My roommate, P’Nutt, is like the big sister guide through life that I never had growing up in America. Only this life is Thai life. Also I’m 23 years old, so maybe I should have my shit together. But I don’t.
That evening, P’Jay, P’Nutt, and I go to the Sunday night market. We buy food and things for the house, including a bucket. It’s a pink plastic dish about four inches deep and eight inches wide.
Around 10 pm, I strip down, grab the pink towel that Kia left behind in the old house, and pitter-patter down stairs. I slip into the new shower sandals P’Nutt picked up from the market and enter the bathroom. There’s a pool of water with a faucet dripping in the corner. I dip the bucket inside.
My emotions come rushing into my hands. The moving to another country, the moving to a new house, the not knowing what is going on. My hands shake, they feel tired, weak, unstable. And I feel scared. I want to be a good English teacher that inspires students. I want to be a good human that inspires people. I want to be a strong person that inspires strength in others. I want to spend the year washing myself with a bucket. And, right now, I want my hands to stop shaking.
Then I feel exhausted.
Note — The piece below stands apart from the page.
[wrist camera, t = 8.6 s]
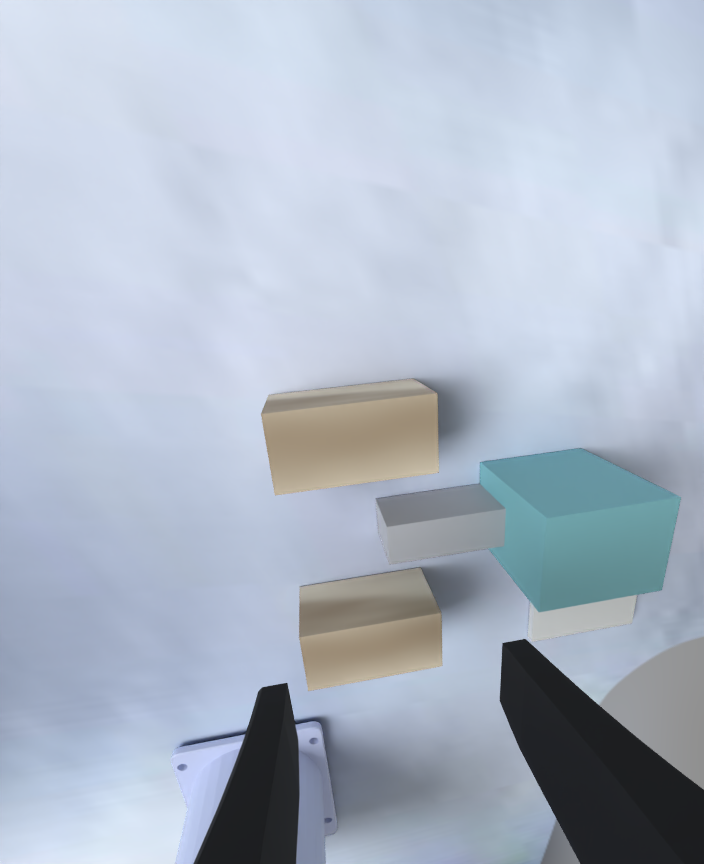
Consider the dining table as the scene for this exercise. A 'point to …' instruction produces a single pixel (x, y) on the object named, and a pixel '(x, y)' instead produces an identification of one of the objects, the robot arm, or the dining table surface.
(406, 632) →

I’m tired of holding the bucket in front of me, so before I can stop myself, my arms are lifting and water is splashing against my scalp. I jump and shake. Once started, I cannot stop. I’m dipping the bucket again and again. At first the water feels cold as it pounds against my skin, but my body adjusts as I throw more and more water at myself.
Memories of childhood summers on Cape Cod, swimming in the frigid Atlantic Ocean rush through my head as liquid rushes over my body. I laugh to myself, thinking about how my dad would get in the water by wading in slowly up to about his waist and then putting water on his hands and pat his body down with water before fully plunging into the sea. Childhood me always just ran in without much plan. I have continued that lack of strategy with most things in life.
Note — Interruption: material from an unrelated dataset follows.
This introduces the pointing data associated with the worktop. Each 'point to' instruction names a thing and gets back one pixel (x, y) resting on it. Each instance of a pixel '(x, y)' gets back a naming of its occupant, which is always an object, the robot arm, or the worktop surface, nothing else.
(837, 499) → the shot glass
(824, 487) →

After throw number seven, when I take a bucket of water straight to the eyes, I start throwing blindly. At this point, only about fifty percent of the buckets are actually hitting my body. The others are going heaven knows where.
This might be really funny to watch—a naked girl throwing buckets of water aimlessly all over the bathroom while jumping and screeching.
I cease the water onslaught in order to pick up a blue bottle of shampoo, squirt a bit into my palm, and lather the goo into my strands of yellow hair. Recommence splashing.
Over the next weeks I grow to love Thai showers—the feeling of control and lack thereof when throwing a bucket of water at oneself is addicting.
On Thursday I go out for a run. Sixty minutes later, I bounce up to the house. There’s a man on the porch.
“Sawatdeekaaaah,” I wai.
“Sawatdeekrap,” he returns.
Who is he? I don’t know. But when I walk inside there are electrical wires coming from the bathroom, so I have a pretty good guess.
“Why is a man downstairs?”
A shower with an electrical heater is installed. When I take my next shower, I feel a little nostalgic for the bucket, but that doesn’t stop me from turning the knob on the electric shower.
It feels sooooooo gooooood. I want to shower forever. I forgot what this feels like. Warm water steadily streams against my body. It feels SOOOOOOOO GOOOOOOOOOOD.
I’m a little ashamed that the electrical heated shower makes me feel this good.
FYI, if it wasn’t an option, I could totally live with a bucket shower for the rest of my life.